##### MATERIAL FOR THIS EXERCISE #####

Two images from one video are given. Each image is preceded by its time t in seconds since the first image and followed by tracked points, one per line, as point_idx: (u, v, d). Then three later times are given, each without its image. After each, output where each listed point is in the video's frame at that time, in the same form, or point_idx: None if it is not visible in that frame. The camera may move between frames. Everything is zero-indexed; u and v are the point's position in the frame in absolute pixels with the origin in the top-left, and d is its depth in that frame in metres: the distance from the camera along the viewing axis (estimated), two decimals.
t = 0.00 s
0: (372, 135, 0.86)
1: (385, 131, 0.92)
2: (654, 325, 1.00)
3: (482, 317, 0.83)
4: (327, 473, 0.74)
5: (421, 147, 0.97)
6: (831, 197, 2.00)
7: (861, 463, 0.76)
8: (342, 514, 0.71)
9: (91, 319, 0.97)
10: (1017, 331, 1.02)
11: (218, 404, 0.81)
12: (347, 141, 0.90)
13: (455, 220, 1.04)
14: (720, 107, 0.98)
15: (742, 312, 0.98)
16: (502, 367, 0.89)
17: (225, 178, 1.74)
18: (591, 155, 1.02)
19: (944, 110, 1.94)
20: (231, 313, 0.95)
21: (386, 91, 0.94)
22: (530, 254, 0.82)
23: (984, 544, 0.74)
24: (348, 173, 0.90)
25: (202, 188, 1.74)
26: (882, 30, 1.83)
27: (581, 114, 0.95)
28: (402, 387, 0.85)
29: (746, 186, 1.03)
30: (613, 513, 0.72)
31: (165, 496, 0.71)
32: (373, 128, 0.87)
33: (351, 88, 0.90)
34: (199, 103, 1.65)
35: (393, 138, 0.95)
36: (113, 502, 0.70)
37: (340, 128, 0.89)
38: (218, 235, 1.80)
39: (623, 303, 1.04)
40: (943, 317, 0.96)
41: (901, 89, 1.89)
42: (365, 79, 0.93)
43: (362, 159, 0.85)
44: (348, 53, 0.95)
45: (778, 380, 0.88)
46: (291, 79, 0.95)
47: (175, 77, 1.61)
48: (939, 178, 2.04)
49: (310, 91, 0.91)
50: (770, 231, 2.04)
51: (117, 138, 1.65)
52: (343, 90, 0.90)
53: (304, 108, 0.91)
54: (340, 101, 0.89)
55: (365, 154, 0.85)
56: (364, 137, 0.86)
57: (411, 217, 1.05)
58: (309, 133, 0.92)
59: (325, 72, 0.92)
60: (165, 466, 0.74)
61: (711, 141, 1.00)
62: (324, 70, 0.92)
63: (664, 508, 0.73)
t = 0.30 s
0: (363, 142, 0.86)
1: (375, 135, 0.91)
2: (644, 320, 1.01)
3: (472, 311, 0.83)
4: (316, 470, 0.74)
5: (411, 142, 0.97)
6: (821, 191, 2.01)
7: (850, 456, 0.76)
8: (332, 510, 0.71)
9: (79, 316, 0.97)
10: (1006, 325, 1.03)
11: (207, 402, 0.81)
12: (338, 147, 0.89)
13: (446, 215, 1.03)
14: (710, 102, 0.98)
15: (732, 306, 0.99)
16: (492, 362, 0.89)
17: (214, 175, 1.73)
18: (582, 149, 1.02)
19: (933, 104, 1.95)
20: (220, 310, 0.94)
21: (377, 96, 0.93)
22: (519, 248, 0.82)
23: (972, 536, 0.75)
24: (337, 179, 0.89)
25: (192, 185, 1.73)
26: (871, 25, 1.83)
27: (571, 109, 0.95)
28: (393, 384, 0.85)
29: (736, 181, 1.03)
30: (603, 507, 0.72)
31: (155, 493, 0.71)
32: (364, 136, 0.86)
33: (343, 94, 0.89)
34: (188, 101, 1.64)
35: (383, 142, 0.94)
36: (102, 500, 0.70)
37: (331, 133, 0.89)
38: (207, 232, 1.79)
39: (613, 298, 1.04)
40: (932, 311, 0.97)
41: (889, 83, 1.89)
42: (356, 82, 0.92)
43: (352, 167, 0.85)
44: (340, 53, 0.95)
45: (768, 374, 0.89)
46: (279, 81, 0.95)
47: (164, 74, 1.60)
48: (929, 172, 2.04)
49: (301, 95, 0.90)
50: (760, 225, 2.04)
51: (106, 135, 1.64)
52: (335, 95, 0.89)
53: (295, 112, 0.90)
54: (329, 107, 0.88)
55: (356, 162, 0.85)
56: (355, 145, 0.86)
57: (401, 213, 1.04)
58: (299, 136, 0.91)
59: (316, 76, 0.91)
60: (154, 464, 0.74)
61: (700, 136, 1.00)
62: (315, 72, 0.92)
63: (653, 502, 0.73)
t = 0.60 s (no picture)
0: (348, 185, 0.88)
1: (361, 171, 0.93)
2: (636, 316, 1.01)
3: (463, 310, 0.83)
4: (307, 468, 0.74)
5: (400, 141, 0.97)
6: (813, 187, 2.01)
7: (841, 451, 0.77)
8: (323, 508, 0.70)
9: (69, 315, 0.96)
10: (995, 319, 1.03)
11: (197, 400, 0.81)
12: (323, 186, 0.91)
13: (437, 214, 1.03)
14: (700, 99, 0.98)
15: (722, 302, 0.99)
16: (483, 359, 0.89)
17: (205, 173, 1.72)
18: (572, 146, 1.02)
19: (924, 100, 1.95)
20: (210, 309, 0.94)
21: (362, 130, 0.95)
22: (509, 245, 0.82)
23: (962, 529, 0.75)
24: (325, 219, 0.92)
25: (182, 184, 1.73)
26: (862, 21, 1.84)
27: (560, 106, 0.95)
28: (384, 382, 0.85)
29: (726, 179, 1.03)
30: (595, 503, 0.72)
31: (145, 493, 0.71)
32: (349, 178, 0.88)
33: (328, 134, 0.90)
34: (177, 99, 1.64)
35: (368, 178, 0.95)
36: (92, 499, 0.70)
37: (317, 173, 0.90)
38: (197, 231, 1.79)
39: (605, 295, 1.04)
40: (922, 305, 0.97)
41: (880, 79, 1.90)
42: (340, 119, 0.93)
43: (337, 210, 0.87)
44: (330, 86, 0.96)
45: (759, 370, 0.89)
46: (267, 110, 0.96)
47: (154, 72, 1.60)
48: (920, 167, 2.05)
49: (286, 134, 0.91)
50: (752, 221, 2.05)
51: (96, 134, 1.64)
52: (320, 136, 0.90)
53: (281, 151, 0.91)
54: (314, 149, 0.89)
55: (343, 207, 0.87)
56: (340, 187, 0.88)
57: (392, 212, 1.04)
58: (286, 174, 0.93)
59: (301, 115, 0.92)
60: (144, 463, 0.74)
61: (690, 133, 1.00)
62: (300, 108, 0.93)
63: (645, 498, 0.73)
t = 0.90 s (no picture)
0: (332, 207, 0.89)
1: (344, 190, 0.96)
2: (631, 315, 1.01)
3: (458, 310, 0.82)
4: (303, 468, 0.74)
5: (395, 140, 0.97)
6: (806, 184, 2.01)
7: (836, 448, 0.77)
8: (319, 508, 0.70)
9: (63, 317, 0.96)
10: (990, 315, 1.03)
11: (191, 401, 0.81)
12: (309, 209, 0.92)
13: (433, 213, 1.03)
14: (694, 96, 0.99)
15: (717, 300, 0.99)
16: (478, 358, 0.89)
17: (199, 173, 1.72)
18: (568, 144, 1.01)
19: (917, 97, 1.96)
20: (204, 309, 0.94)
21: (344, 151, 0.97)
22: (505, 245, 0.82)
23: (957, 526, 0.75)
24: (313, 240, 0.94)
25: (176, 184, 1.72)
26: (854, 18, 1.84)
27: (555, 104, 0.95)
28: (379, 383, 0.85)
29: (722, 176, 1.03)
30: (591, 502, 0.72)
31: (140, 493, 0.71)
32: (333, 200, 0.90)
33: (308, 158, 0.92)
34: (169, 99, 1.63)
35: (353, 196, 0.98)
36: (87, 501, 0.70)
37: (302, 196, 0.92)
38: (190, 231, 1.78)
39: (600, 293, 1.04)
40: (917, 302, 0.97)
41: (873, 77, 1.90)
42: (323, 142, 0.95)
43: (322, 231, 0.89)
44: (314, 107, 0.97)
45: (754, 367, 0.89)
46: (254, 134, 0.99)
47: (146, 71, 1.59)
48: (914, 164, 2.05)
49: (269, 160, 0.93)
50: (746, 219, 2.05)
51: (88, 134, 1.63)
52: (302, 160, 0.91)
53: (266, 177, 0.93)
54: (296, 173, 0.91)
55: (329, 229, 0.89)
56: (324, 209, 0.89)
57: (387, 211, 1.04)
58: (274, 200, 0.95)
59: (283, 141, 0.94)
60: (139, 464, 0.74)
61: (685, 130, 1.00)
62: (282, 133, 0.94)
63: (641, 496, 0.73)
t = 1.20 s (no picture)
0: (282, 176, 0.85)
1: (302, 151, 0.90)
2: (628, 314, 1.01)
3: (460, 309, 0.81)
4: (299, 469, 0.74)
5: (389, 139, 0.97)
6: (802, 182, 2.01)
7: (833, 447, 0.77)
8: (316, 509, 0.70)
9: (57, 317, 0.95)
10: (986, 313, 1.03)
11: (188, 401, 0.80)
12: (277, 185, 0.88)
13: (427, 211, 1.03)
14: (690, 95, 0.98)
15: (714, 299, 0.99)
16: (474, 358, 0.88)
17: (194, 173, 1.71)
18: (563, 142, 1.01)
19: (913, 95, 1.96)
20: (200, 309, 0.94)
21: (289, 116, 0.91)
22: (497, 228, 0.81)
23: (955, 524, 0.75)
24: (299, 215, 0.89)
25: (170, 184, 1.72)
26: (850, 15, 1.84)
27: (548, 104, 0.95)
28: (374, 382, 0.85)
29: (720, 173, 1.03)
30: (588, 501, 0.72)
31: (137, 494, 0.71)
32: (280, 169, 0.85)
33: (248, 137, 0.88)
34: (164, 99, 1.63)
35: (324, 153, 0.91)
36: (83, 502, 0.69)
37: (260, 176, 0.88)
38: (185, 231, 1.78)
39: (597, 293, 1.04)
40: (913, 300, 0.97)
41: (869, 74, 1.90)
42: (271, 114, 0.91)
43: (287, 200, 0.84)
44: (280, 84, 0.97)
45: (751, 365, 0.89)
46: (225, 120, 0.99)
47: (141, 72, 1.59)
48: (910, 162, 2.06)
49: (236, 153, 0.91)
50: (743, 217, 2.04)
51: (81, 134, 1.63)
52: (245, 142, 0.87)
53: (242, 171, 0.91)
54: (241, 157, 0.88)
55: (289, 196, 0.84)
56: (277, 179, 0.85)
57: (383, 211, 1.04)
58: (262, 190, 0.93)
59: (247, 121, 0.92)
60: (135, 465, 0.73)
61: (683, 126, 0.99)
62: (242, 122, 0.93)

#####

» **PROBLEM TO WORK ON**
Look through the entries above and quote exactly the lines from the line with "19: (944, 110, 1.94)" to the line with "29: (736, 181, 1.03)", counting both of those lines.

» **OUTPUT FOR THIS TASK**
19: (944, 110, 1.94)
20: (231, 313, 0.95)
21: (386, 91, 0.94)
22: (530, 254, 0.82)
23: (984, 544, 0.74)
24: (348, 173, 0.90)
25: (202, 188, 1.74)
26: (882, 30, 1.83)
27: (581, 114, 0.95)
28: (402, 387, 0.85)
29: (746, 186, 1.03)
30: (613, 513, 0.72)
31: (165, 496, 0.71)
32: (373, 128, 0.87)
33: (351, 88, 0.90)
34: (199, 103, 1.65)
35: (393, 138, 0.95)
36: (113, 502, 0.70)
37: (340, 128, 0.89)
38: (218, 235, 1.80)
39: (623, 303, 1.04)
40: (943, 317, 0.96)
41: (901, 89, 1.89)
42: (365, 79, 0.93)
43: (362, 159, 0.85)
44: (348, 53, 0.95)
45: (778, 380, 0.88)
46: (291, 79, 0.95)
47: (175, 77, 1.61)
48: (939, 178, 2.04)
49: (310, 91, 0.91)
50: (770, 231, 2.04)
51: (117, 138, 1.65)
52: (343, 90, 0.90)
53: (304, 108, 0.91)
54: (340, 101, 0.89)
55: (365, 154, 0.85)
56: (364, 137, 0.86)
57: (411, 217, 1.05)
58: (309, 133, 0.92)
59: (325, 72, 0.92)
60: (165, 466, 0.74)
61: (711, 141, 1.00)
62: (324, 70, 0.92)
63: (664, 508, 0.73)
t = 0.30 s
0: (363, 142, 0.86)
1: (375, 135, 0.91)
2: (644, 320, 1.01)
3: (472, 311, 0.83)
4: (316, 470, 0.74)
5: (411, 142, 0.97)
6: (821, 191, 2.01)
7: (850, 456, 0.76)
8: (332, 510, 0.71)
9: (79, 316, 0.97)
10: (1006, 325, 1.03)
11: (207, 402, 0.81)
12: (338, 147, 0.89)
13: (446, 215, 1.03)
14: (710, 102, 0.98)
15: (732, 306, 0.99)
16: (492, 362, 0.89)
17: (214, 175, 1.73)
18: (582, 149, 1.02)
19: (933, 104, 1.95)
20: (220, 310, 0.94)
21: (377, 96, 0.93)
22: (519, 248, 0.82)
23: (972, 536, 0.75)
24: (337, 179, 0.89)
25: (192, 185, 1.73)
26: (871, 25, 1.83)
27: (571, 109, 0.95)
28: (393, 384, 0.85)
29: (736, 181, 1.03)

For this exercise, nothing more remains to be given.